Work request 1:
Answer these questions from the text on television options, marking each answer with its letter:
(a) Which service does the writer plan to look into?
(b) Why did the writer have cable while living in apartments?
(c) What is most of the material saved on the DVR?
Work request 2:
Rewrite the paragraph of the text on television options that begins "But I figured out" as a short bulleted list that keeps its main facts.
Work request 3:
List every way the text on television options gives for possibly bringing in the additional channel.

Exercise text:
"""

But I figured out that there are other possible solutions. I’m going to look into something like Sling TV that will allow me to watch ABC programming in real time, as well as giving me the cable channels for shows I’m currently watching, along with a DVR-like service, and I can drop it after the TV season ends. Then I can figure out what to do next season, depending on what’s going to be on TV. I may be able to bring in that additional channel with an external tuner, by finding a way to place the antenna higher in my house, or by getting a more powerful antenna that I can put on the second floor. Or it may not matter to me then.

In the meantime, I should be thinking more about writing books or I’ll never reach that point of a five-book contract for six figures a book (it’s very unlikely that I’ll ever be at that level, but I can’t get to that level without actually writing the book). But first, I guess this weekend I’ll be watching everything I have saved up on the DVR before I have to return it. Most of it is reference material for books, so it kind of counts as work. I’ll be taking notes.

Life

Television Options

I’ve spent the last couple of months learning way too much about television service and the various ways of getting it. I’ve pretty much always had cable during my adult life because it was provided as part of every apartment I had, and then when I bought a house, it was provided as part of the HOA fees. I did finally break down and get a DVR, which cost extra, a couple of years ago, but otherwise, I didn’t think much about it. I just watched it.

"""

Available data:
"""

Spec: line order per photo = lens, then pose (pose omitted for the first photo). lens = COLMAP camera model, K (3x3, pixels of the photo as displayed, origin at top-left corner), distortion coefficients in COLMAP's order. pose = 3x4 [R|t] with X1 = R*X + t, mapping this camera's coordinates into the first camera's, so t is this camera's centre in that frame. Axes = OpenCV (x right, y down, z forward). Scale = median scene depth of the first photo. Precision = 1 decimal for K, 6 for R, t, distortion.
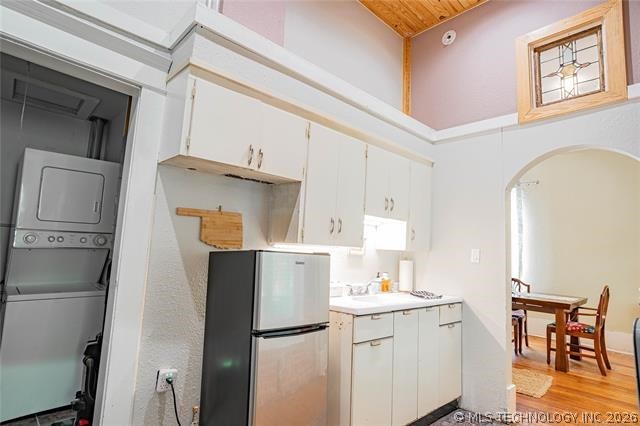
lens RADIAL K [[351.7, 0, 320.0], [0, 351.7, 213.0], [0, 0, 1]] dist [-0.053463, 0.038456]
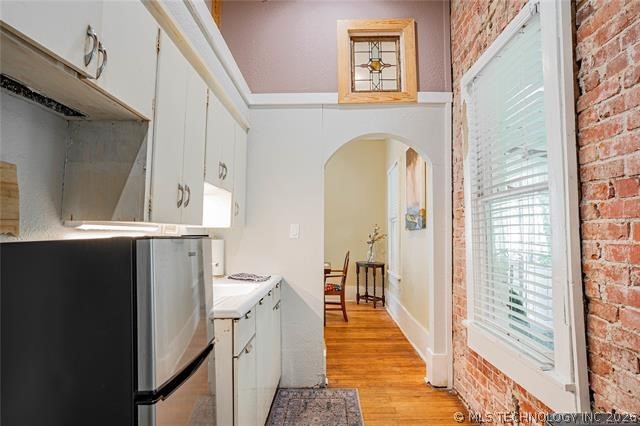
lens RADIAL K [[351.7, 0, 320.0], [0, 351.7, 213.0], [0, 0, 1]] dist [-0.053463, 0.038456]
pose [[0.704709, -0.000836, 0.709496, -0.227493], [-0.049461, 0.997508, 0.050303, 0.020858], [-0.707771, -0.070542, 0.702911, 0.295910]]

"""
"""

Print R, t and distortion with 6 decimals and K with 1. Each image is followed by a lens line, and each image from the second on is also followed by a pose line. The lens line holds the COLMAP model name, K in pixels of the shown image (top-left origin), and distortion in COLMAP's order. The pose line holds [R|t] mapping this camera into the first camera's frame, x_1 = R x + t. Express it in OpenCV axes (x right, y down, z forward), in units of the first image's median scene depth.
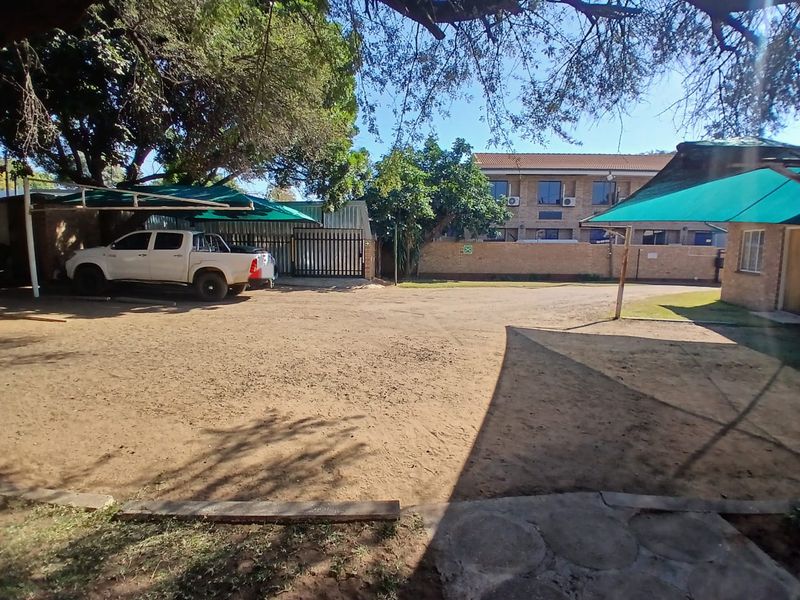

"""
"""

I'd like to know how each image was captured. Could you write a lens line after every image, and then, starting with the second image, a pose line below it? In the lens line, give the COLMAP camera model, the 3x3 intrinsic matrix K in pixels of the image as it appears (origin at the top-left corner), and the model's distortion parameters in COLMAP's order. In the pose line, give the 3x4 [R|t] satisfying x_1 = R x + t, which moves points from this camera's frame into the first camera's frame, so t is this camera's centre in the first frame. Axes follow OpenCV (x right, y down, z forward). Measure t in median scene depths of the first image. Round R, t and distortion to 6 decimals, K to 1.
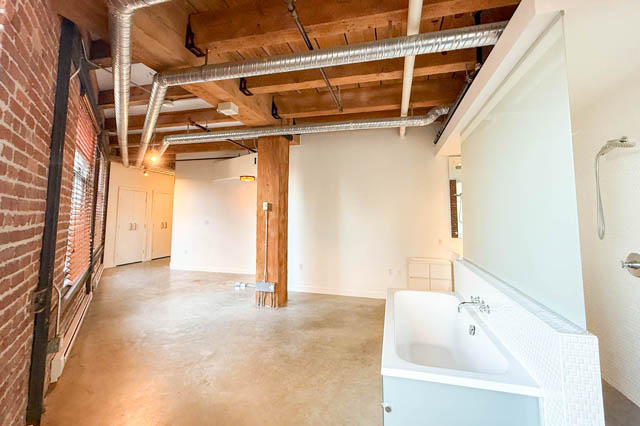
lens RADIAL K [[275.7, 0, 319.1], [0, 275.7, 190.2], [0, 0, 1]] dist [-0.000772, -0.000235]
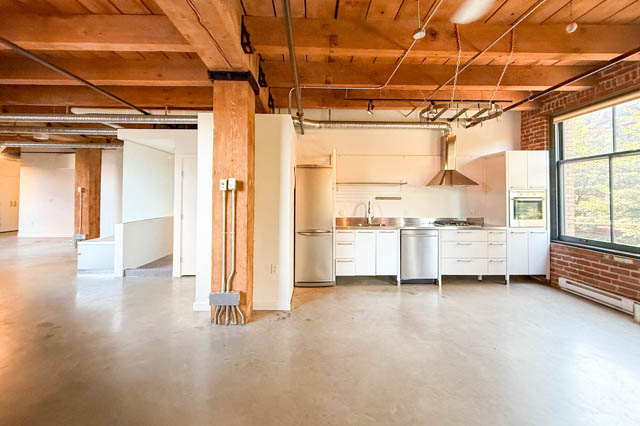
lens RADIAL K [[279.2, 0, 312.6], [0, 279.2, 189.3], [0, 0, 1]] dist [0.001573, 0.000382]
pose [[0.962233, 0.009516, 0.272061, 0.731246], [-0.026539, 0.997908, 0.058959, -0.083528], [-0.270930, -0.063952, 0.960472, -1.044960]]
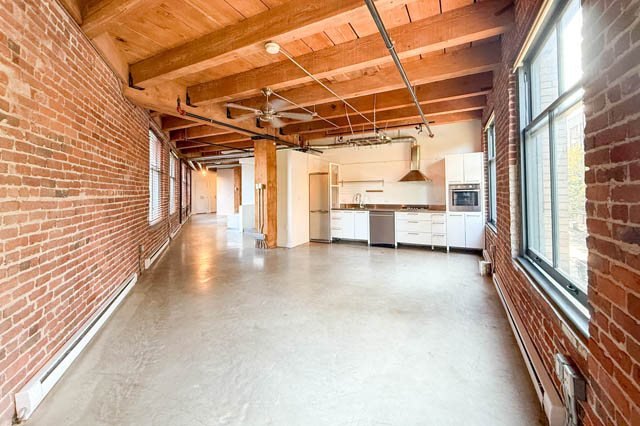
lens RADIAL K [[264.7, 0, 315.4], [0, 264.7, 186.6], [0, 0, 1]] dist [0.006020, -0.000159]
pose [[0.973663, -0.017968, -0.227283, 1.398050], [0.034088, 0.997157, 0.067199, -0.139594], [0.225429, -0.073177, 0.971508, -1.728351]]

"""

Expected answer 1:
(a) Something like Sling TV.
(b) It was provided as part of every apartment the writer had.
(c) Reference material for books.

Expected answer 2:
- The writer found other possible solutions and plans to look into something like Sling TV.
- It would offer ABC programming in real time, cable channels for the shows the writer currently watches, and a DVR-like service.
- The writer can drop it after the TV season ends and decide what to do next season based on what will be on TV.
- Options for getting the additional channel include an external tuner, placing the antenna higher in the house, or putting a more powerful antenna on the second floor.
- By then it may not matter to the writer.

Expected answer 3:
- Using an external tuner
- Finding a way to place the antenna higher in the house
- Getting a more powerful antenna to put on the second floor